— Documento fuente —
══════

Jueves, 19 de octubre 2017, 00:38
Los vecinos del pueblo de Gillón, en Cangas del Narcea, han regresado a sus casas con el claro deseo de que los culpables del incendio paguen por lo que han hecho. Pocos llegaron a imaginar que algún día llegarían a ver las laderas más negras que el carbón que arrebataron varias generaciones atrás a la corteza de sus montañas, hoy calcinadas. ... Tampoco que tendrían que abandonar sus viviendas de madrugada, el lunes, por no poder respirar.
Natalia Rodríguez, ganadera, aún no ha logrado quitarse el miedo del cuerpo. Se negó a abandonar su casa y a sus animales. «Por la tarde sacamos las vacas del monte y las bajamos a un prau. Pero el fuego avanzó y tuvimos que volver a sacarlas y llevarlas a otro más cercano al río, de donde pudiesen escapar», explica mientras revive la impotencia con la que sufrió el incendio. De no haberlo hecho, hubiesen ardido: «El prau al que las movimos la primera vez quemó».
De la mirada de Natalia aún no se ha borrado la angustia. Una desolación a la que la lluvia sumó algo de esperanza: «Valió mucho, sino no se apagaba», dice.
A sus suegros los convenció la Guardia Civil para que abandonasen la casa y su hija, de apenas trece años, no dejaba de llorar. «Luego no quería regresar. Llegó a casa y se encerró en la habitación. Estaba muerta de miedo».
Natalia asegura no arrepentirse de la decisión tomada. «Me quedé por los animales. No podía abandonarlos. El caballo estaba como loco, no paraba de zapatear. Las vacas, cuando las movimos de un prau para el otro, iban atontadas, dominadas por el miedo». Ahora, quiere que se haga justicia. «Que paguen por lo que nos han hecho».
Manuel Riesco, a sus 86 años, pasea por Gillón sin saber a dónde mirar. «Fue exagerado. Había ceniza negra por todos lados. Nunca había visto algo igual. El que lo hizo no estaba bien de la cabeza», lamenta este vecino. Fue desalojado de su casa la madrugada del lunes, junto a otros treinta vecinos. Jubilado de la minería, sus pulmones no podrían resistir ante tal humareda. «Fui el primer minero de la mina de Gillón y tengo problemas para respirar. Por eso me tuve que ir de casa».
Las campanas de la iglesia sonaron a las tres de la madrugada. Los vecinos acudieron a la convocatoria, ya conscientes de que tras el repique se encontraba el fuego. «Habían llamado del 112 para avisarnos de que deberíamos desalojar las casas por el humo», cuenta Manuela Menéndez. «Piensas en quienes se quedaron en el pueblo para defender el ganado, ¿qué será de ellos?», recuerda con los ojos acuosos Manuela. Su marido, Demetrio Suárez, sufre de los bronquios y por eso se decidieron a abandonar el pueblo.
Demetrio cuenta cómo se afanaron todos los vecinos en contener las llamas. «Vinieron de otros pueblos de aquí cerca, como Noceda y Transmonte, a cavar cortafuegos con las batideras», relata. El desaliento se apoderó del pueblo, que no llegaba a ver por dónde venía el fuego por la humareda. «Quemaban los robles, los abedules y hasta los xardones. Escuchabas unos silbidos... Imponía», cuenta Demetrio. Calculan los vecinos que ardieron alrededor de 2.000 hectáreas.
Igual que Manuel Riesco, Demetrio Suárez es una apasionado de la caza y dice haber visto los corzos desorientados y teme que las liebres hayan muerto achicharradas. «Los perros de caza que están en la perrera a la entrada del pueblo tuvimos que sacarlos de ahí», apunta. Las llamas llegaron a apenas unos metros de los canes. Manuel echa la vista atrás y cuenta que las llamas seguramente hayan acabado con los acebos que ya conoció su abuela.
«Estaban preciosos. Daba gracia verlos, pero ya no quedará ninguno».

══════

— Material proporcionado —

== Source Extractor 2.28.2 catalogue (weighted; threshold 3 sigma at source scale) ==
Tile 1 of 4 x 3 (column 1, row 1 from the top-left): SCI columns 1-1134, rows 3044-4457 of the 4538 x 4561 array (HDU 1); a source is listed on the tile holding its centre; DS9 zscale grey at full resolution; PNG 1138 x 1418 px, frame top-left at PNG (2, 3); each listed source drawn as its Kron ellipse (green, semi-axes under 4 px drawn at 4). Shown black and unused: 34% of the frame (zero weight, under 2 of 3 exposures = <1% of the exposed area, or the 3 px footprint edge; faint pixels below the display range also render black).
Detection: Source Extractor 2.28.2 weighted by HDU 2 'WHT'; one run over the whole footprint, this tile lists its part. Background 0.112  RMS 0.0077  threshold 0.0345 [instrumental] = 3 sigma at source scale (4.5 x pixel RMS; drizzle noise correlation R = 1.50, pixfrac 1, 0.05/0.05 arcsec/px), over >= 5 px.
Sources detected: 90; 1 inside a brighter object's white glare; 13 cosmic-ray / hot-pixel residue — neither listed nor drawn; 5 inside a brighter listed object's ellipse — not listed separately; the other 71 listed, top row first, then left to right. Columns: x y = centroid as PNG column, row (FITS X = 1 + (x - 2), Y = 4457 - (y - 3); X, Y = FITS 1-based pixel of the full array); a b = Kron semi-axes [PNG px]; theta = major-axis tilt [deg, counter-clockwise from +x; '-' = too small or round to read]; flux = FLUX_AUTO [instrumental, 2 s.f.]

══════

— Tus instrucciones —
Según la crónica sobre el incendio de Gillón, ¿cuántas hectáreas calculan los vecinos que ardieron? Las líneas no tienen ningún papel en esto.

— Respuesta al ejercicio —
Alrededor de 2.000 hectáreas.